Work task
Copy exactly, no pictures: every line from the one that contains "neck: (255, 186)" through the end of the entries below.

Data for analysis
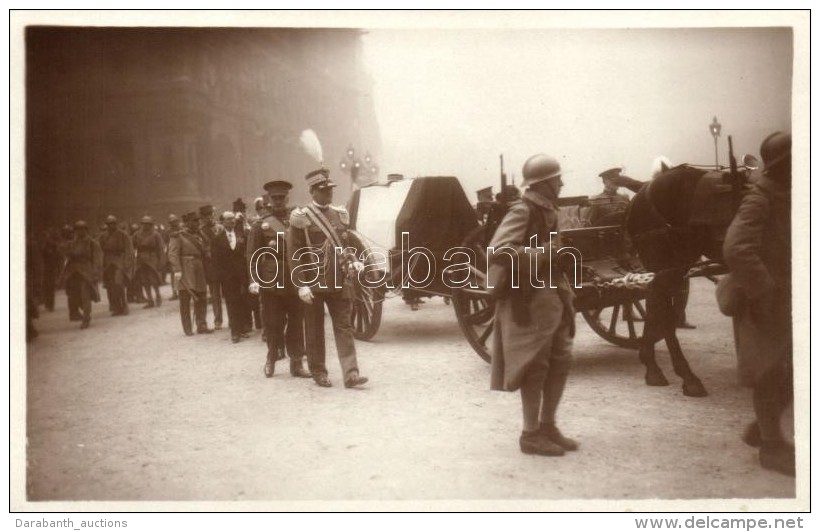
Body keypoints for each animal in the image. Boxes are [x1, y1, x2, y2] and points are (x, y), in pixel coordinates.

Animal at [616, 160, 748, 396]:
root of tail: (643, 188)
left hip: (676, 263)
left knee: (656, 302)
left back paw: (651, 364)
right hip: (662, 257)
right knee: (662, 308)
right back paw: (685, 376)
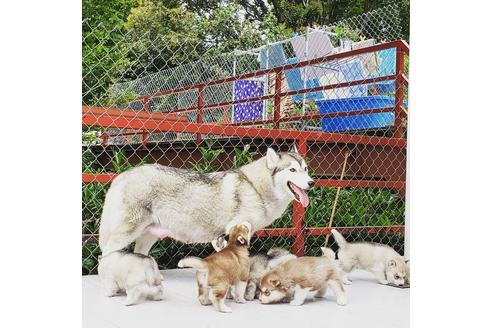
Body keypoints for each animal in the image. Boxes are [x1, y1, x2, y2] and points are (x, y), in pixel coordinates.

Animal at [98, 146, 314, 256]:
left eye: (305, 169)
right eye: (292, 170)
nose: (311, 183)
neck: (255, 186)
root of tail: (121, 176)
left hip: (147, 238)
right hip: (126, 234)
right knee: (104, 255)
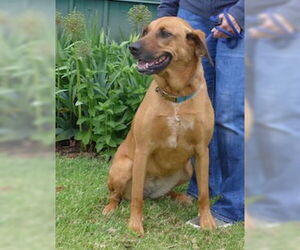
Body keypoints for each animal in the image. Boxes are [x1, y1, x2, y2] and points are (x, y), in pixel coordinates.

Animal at [102, 17, 216, 234]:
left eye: (165, 33)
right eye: (145, 31)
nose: (132, 47)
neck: (176, 97)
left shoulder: (202, 151)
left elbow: (204, 193)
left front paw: (206, 221)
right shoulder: (143, 150)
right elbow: (136, 198)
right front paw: (135, 225)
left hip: (187, 169)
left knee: (166, 193)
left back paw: (179, 197)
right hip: (125, 166)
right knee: (119, 195)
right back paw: (110, 207)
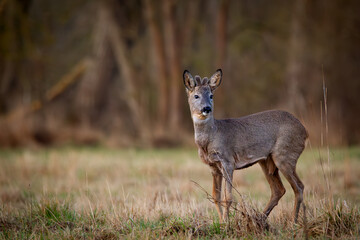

Response for this exercise
neck: (255, 186)
root of tail: (121, 176)
left hip: (147, 238)
right hip: (126, 234)
right knee: (104, 255)
Body keypoints for each animal in the image. Boxes are [x1, y1, x2, y2] and points are (x, y), in pixel coordinates.

Animal at [102, 17, 216, 234]:
left eye: (165, 33)
right eye: (145, 31)
nose: (132, 47)
neck: (176, 97)
left shoulder: (202, 151)
left elbow: (204, 193)
left front paw: (206, 221)
right shoulder: (143, 150)
right elbow: (136, 198)
right front paw: (135, 225)
left hip: (187, 169)
left knee: (166, 193)
left back paw: (179, 197)
right hip: (125, 166)
right knee: (119, 195)
right back paw: (110, 207)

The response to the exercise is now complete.